Généralement, dans les accidents d’avion, on trouve des carlingues disloquées, mais ici la situation est particulière. Il est assez rare de voir une percussion directe au sol avec un phénomène d’accélération si importante. Cela rappelle l'avion Air Algérie qui s’était écrasé au Mali. Le choc est extrêmement brutal, l’avion est réduit en morceaux. Cela donne une idée de l’état des corps. Des corps en morceaux. Des fragments qui ne sont, en volume, pas plus grands qu’un attaché-case.

Comment vont se dérouler les recherches?

Quatre hectares en montagne, c’est une surface énorme.
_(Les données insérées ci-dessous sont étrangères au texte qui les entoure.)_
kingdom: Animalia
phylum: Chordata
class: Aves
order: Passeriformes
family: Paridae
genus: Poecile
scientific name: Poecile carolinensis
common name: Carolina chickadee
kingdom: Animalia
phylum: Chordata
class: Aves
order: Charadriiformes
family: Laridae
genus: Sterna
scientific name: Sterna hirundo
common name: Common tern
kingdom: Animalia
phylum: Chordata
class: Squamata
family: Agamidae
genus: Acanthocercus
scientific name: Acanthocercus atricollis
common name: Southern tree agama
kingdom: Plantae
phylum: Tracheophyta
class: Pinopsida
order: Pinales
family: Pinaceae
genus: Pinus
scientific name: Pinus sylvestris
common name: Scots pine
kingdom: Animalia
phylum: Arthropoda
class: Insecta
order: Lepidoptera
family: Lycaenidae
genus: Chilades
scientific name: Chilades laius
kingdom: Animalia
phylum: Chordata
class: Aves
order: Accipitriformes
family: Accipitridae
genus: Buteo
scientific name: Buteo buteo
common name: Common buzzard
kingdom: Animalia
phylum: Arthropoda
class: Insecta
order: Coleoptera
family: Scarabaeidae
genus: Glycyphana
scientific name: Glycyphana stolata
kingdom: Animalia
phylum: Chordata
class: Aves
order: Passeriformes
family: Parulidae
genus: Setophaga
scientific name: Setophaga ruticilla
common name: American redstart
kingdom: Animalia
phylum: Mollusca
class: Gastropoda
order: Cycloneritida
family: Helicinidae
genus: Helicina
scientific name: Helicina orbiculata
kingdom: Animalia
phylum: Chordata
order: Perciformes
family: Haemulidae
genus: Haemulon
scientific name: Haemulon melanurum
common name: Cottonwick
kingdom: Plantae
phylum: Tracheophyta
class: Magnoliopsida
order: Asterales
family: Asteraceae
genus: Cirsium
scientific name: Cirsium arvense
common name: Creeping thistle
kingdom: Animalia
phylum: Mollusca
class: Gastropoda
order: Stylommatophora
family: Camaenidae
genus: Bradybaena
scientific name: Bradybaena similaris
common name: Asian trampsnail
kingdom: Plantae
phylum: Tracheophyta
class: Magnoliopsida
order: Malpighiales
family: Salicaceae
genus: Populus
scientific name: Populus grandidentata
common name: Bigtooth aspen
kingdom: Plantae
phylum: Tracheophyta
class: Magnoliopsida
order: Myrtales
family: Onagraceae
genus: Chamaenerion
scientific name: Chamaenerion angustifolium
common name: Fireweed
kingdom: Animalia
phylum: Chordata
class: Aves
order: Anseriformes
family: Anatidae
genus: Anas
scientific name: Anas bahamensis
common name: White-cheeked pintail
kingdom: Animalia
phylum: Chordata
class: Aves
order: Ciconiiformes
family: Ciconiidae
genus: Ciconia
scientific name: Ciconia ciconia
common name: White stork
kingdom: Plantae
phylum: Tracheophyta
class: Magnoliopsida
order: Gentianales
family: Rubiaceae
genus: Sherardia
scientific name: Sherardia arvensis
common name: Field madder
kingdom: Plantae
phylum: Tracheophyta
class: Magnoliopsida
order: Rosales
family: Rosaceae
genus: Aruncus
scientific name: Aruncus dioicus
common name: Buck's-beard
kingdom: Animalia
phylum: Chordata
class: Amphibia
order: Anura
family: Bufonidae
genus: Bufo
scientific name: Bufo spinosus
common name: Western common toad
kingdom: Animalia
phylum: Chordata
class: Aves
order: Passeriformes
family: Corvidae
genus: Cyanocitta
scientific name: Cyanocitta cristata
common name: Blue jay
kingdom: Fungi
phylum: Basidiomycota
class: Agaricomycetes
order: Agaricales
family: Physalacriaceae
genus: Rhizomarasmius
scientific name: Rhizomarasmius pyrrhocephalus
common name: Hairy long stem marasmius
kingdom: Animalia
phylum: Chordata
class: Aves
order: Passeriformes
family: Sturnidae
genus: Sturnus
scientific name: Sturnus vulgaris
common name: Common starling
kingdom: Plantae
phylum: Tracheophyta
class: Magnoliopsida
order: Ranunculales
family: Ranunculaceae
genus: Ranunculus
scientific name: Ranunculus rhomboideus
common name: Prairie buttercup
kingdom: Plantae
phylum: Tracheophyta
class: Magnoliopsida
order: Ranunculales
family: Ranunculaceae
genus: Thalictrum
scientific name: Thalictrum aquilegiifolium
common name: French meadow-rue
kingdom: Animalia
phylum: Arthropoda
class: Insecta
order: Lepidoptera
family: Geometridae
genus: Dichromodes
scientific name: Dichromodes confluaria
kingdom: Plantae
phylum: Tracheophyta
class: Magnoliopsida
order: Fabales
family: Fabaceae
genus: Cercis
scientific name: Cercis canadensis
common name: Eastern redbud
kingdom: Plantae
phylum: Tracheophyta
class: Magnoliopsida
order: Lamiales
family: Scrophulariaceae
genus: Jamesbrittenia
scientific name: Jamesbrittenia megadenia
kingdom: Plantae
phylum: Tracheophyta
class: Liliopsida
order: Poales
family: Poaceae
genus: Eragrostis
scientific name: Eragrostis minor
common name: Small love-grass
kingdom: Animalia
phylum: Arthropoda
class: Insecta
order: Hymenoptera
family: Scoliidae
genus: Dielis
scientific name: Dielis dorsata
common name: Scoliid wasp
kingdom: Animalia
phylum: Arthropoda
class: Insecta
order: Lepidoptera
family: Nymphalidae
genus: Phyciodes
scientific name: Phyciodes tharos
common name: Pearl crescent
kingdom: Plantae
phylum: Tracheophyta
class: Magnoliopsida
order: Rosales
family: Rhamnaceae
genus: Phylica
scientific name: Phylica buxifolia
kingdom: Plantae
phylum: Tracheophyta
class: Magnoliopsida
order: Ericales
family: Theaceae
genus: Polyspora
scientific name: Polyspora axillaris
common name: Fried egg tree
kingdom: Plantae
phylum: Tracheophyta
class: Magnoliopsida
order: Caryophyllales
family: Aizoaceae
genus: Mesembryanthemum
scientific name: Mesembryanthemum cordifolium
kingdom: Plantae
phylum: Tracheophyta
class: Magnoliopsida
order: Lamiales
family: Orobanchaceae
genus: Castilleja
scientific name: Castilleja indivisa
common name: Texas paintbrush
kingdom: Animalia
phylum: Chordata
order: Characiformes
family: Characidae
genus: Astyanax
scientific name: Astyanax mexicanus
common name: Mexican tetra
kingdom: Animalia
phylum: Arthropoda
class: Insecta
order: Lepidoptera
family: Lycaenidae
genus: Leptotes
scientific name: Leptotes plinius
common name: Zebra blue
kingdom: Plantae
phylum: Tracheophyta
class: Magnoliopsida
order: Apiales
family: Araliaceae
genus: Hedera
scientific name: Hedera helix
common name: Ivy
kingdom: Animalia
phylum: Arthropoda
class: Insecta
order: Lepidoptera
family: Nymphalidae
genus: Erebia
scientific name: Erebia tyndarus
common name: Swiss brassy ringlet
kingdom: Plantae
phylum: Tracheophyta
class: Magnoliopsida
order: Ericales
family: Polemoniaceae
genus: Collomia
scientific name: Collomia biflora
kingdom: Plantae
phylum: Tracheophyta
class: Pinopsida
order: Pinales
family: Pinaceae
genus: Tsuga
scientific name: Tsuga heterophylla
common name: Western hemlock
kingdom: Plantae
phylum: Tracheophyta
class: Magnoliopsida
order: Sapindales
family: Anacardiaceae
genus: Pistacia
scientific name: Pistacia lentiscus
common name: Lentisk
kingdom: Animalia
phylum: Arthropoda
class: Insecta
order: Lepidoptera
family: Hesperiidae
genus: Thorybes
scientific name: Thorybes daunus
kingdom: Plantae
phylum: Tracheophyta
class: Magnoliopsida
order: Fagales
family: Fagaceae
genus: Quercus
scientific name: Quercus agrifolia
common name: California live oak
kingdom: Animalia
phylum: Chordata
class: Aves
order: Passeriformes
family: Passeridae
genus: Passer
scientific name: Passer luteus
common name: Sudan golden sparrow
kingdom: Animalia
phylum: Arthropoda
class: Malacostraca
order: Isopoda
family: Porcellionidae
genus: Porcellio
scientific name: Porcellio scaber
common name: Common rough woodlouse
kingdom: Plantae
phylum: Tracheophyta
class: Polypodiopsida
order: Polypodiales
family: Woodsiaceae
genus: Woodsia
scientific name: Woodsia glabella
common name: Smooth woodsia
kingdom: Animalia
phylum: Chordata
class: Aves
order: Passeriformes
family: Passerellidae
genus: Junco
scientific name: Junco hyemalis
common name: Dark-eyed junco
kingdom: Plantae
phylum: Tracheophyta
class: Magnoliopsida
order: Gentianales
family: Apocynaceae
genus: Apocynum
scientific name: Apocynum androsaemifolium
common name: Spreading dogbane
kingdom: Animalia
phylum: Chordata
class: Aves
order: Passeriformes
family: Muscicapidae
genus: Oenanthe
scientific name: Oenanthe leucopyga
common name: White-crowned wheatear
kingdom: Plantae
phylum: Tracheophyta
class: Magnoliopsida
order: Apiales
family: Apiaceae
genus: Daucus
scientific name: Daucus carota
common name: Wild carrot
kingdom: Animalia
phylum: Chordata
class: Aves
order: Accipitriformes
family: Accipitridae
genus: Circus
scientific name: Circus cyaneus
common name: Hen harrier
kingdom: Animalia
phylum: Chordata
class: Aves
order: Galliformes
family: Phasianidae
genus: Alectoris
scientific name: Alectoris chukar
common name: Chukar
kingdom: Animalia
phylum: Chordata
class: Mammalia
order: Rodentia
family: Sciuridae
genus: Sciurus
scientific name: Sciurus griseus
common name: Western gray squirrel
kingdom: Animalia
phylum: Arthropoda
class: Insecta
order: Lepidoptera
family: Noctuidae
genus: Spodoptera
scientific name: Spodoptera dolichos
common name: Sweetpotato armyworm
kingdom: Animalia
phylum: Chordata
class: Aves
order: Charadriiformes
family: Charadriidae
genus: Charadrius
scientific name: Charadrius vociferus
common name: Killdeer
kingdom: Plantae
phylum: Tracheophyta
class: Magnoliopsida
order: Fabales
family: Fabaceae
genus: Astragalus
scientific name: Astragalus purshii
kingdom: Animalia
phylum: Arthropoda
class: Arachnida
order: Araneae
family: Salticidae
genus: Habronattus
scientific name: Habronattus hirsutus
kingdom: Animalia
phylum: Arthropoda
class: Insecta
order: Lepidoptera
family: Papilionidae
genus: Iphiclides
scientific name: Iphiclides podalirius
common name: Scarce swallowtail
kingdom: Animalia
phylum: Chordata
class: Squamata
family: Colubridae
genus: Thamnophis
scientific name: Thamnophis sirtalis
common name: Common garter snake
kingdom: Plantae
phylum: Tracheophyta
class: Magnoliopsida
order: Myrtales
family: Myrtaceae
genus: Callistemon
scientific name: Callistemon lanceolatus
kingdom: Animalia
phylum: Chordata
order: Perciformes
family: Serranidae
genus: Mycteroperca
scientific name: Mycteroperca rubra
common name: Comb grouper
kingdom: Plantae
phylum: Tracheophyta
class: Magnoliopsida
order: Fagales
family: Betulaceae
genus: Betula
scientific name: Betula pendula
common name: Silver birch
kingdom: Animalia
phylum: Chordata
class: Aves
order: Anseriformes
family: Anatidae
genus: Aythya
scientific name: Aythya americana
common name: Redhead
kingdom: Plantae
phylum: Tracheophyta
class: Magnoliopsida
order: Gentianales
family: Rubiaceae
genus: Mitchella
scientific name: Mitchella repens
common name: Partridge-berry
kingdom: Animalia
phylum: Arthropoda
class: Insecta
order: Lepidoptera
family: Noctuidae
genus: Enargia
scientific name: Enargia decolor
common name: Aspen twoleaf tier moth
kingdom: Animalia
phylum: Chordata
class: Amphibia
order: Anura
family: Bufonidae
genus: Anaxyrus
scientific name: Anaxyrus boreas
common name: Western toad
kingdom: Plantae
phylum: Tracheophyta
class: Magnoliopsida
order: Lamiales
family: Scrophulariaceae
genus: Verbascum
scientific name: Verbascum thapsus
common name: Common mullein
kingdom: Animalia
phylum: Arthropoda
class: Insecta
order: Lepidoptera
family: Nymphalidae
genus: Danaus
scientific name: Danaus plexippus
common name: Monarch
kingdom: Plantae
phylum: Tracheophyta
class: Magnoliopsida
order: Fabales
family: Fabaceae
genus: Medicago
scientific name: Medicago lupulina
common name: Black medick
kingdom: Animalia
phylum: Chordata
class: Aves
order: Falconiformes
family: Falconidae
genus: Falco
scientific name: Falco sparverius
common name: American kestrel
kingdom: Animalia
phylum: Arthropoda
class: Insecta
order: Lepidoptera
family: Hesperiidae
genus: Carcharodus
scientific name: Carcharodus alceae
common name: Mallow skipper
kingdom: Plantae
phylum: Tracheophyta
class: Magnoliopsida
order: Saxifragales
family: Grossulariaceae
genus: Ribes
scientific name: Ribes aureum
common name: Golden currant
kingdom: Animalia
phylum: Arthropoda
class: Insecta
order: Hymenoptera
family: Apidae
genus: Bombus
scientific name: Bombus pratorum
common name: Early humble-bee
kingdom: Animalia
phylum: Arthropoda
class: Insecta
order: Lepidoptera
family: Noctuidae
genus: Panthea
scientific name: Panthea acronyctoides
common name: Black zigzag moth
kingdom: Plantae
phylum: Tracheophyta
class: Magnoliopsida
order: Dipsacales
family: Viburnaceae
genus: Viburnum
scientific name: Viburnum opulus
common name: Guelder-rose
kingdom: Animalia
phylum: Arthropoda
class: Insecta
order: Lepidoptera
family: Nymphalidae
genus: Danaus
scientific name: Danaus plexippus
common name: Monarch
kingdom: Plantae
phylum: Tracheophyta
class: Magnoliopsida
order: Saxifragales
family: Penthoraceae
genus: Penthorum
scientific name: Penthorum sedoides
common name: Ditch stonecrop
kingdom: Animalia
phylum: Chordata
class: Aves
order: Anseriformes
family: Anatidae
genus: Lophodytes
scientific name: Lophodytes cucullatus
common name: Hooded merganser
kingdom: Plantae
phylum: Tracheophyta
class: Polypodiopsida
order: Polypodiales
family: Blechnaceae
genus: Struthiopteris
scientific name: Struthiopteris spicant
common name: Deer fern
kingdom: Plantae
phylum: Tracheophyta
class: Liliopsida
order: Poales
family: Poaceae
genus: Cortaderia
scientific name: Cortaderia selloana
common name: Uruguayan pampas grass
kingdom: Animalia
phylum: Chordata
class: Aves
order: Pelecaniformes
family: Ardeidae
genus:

Le quadrillage du terrain est la seule solution. La reconnaissance du site va devoir se faire m2 par m2 avec un plan, à l’image des techniques utilisées en archéologie. Première partie du travail: ramasser tous les fragments de corps possibles.

L’ensemble sera ensuite transporté dans un institut de médecine légale pour authentification. D’habitude, pour identifier un corps, on utilise l’aspect, l’âge, le sexe, les vêtements, bijoux, prothèses dentaires, de hanches, pacemakers, etc. Là, tout est réduit en morceaux. Il va donc falloir passer directement à l’analyse génétique. Dans les accidents d’avion, la liste de contrôle des embarquements facilite la tâche. Les équipes vont devoir se rendre au domicile pour récupérer de l’ADN sur les brosses à cheveux, les brosses à dents ou réaliser des prélèvements buccaux sur les membres de la famille.

Combien de temps va prendre l’identification?

Le traitement des données est relativement long. L’ADN prélevé en grattant la face interne de la joue est facile à exploiter. Mais là, les laboratoires vont être confrontés à des fragments sur lesquels l’ADN est plus ou moins pur. De plus, il y a une information de masse à traiter, 150 dossiers. Il faudra attendre environ un mois pour obtenir des résultats. Les conditions météorologiques pourraient aussi compliquer la mission des médecins légistes. La pluie ou la neige pourraient entraîner un terrain glissant et ralentir les techniques de recherche. En revanche, lors du crash au Mali, la température avait entraîné une putréfaction des morceaux de corps et une dégradation de l’ADN. Il n’y aura pas de problème de chaleur ici.

Les animaux sauvages peuvent-ils influer sur la recherche?

Les prédateurs, ou charognards, comme le loup, le renard ou certains rongeurs, peuvent être attirés par l'odeur et s’attaquer aux cadavres. Mais il y a déjà beaucoup du monde sur le site. L’animal sauvage a quand même tendance à fuir l’espèce humaine. Je ne crois pas qu’il y ait de problèmes de ce point de vue.